Companies still clueless on security?

New research has found corporate laptop security lacking, while smaller firms emerged as vulnerable to cyber attack, yet unaware of their potential as targets.

A survey of 320 UK public and private sector IT managers and senior IT staff found 43 per cent did not have data or device encryption deployed to secure their business laptops and a further five per cent admitted they didn't know if encryption was in use.

The survey, conducted by eMedia, revealed only half of organisations used data encryption to protect removable media, such as USB memory sticks, removable drives and DVDs. Nearly half (44 per cent) said they had no solutions deployed to protect these devices and six per cent of respondents said they did not know if encryption was in use.

Terry Greer-King, UK managing director of Check Point Software, which sponsored the survey said: "These threats need to be addressed by a combination of education and technology so that organisations can protect their data, their business and their employees against the risks of security breaches."
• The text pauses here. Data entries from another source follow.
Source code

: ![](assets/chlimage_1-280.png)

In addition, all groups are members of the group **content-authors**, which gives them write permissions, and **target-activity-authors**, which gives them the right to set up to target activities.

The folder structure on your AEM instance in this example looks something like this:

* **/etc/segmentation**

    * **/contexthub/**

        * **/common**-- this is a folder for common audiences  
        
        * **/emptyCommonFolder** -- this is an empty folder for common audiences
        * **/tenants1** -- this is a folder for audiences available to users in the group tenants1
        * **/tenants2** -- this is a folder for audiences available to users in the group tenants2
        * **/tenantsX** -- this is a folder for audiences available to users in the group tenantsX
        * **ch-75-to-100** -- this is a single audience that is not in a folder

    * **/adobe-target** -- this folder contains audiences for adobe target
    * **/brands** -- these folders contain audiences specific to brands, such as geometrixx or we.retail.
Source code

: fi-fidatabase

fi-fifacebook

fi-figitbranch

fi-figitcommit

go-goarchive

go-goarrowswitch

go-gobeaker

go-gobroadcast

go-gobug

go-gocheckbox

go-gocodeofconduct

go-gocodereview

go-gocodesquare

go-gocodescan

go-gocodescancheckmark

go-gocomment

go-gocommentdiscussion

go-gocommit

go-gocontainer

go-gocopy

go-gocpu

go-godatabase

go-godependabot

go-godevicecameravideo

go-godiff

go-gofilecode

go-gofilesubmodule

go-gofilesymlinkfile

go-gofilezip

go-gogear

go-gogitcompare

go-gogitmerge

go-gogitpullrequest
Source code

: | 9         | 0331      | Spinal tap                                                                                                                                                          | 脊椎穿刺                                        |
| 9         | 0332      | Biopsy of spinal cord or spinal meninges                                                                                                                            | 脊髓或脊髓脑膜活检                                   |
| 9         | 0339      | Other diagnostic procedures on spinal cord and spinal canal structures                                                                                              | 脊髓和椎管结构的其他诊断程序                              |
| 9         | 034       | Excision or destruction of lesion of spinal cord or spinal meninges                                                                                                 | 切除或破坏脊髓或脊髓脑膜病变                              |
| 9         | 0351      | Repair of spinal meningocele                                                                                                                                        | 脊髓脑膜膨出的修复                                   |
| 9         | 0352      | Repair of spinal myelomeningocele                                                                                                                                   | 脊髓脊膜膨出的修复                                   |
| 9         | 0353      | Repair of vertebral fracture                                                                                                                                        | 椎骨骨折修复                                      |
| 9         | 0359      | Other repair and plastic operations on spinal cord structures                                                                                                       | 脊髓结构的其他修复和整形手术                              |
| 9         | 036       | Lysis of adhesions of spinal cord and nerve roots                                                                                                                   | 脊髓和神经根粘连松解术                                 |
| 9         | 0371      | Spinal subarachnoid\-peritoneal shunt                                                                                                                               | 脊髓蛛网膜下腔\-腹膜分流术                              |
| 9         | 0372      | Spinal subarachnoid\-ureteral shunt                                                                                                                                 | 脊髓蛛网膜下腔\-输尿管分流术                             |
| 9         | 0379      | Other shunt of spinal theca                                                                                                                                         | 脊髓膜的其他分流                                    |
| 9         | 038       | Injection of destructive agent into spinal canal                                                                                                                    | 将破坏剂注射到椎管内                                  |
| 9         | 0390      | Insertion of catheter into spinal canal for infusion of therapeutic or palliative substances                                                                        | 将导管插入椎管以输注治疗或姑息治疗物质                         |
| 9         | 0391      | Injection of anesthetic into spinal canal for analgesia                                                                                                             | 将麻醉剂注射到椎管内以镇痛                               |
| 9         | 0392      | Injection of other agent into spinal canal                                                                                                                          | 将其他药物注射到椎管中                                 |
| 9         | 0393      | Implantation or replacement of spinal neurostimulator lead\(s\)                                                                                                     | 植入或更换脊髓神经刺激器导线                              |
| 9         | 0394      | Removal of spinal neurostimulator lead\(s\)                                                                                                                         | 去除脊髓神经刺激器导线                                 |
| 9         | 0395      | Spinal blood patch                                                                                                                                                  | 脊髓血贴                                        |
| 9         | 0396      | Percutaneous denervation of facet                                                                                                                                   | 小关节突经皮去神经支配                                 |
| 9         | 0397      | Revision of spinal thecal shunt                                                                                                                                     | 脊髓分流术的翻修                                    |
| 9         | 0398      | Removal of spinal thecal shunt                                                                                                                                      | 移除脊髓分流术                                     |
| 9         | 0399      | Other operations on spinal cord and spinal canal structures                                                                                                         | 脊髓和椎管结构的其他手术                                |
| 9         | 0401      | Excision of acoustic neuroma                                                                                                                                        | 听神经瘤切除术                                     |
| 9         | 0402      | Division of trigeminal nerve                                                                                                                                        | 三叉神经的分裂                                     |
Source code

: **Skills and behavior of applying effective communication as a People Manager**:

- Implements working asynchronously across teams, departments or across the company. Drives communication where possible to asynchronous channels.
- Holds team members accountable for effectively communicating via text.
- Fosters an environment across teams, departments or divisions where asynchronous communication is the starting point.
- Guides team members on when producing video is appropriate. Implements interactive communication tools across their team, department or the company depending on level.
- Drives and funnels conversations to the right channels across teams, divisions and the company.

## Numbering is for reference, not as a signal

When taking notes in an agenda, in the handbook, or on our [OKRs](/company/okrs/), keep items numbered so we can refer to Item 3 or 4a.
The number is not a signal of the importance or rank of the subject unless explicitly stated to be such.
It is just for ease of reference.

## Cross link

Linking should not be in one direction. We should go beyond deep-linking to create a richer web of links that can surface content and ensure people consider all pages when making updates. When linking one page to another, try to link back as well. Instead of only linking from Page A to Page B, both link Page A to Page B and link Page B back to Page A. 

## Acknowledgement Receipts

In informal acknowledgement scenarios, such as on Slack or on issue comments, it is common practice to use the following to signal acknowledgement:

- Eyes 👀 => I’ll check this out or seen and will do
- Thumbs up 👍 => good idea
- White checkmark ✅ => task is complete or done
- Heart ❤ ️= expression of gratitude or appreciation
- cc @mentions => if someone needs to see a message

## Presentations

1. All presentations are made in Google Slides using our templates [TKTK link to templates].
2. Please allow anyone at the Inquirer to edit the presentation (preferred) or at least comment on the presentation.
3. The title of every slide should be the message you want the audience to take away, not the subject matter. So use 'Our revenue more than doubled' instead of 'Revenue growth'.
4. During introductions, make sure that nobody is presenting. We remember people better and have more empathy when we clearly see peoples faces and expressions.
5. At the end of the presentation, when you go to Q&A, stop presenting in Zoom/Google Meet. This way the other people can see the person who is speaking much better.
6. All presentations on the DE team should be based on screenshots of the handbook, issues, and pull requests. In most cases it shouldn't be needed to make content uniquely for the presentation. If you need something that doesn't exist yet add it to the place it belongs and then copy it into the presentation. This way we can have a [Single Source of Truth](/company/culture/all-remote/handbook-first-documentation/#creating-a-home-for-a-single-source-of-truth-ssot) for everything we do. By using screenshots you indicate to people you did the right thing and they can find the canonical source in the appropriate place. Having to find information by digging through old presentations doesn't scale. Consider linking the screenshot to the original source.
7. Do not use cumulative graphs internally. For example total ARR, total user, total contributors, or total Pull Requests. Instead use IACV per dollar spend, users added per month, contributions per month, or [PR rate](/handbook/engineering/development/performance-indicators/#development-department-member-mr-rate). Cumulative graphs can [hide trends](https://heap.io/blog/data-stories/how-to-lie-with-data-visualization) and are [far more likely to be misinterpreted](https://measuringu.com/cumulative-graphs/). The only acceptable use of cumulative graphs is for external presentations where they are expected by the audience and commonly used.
A similar UK survey also carried out by internet security software firm in October 2010 found just 40 per cent of organisations had encryption deployed on their laptop, suggesting a significant proportion of businesses are still vulnerable to breaches from loss or theft of portable PCs.

These threats need to be addressed by a combination of education and technology so that organisations can protect their data.

Greer-King said new threats such as consumerisation have also emerged, and many organisations hadn't established measures to secure the use of personal laptops and smartphones in the workplace.

Nearly two thirds (61 per cent) of organisations surveyed said employees use personal devices for work (up from 55 per cent in Check Point's October 2010 survey), yet 42 per cent of the respondents said they had no formal process for deploying security to these devices, leaving corporate network at risk.

Only 17 per cent of organisations said they insisted on deploying security on personal devices used for work purposes, and 42 per cent restricted access to the organisation's network or data resources to authorised corporate devices only.

A further 73 per cent said they had not experienced an incident of data loss incident in the past 12 months, whether accidental or malicious.

Yet, despite email breaches being the second most common vector for breaches, only 32 per cent of respondents said they had any kind of data leak prevention solution to protect email traffic and sensitive files from reaching unauthorised individuals.

Another survey published today, the Symantec 2011 SMB Threat Awareness Poll [PDF], also found half of small to midsized businesses believed they were too small to be the target of cyber attacks.

Yet data from Symantec.cloud found that 40 per cent of all targeted attacks since the beginning of 2010 had been directed at companies with fewer than 500 employees, compared to only 28 per cent for large enterprises.

Over two thirds (63 per cent) did not secure systems used for online banking, while a further nine per cent admitted they took no additional online banking precautions. Nearly the same proportion (61 per cent) used neither antivirus on all desktops or mail servers or services (47 per cent).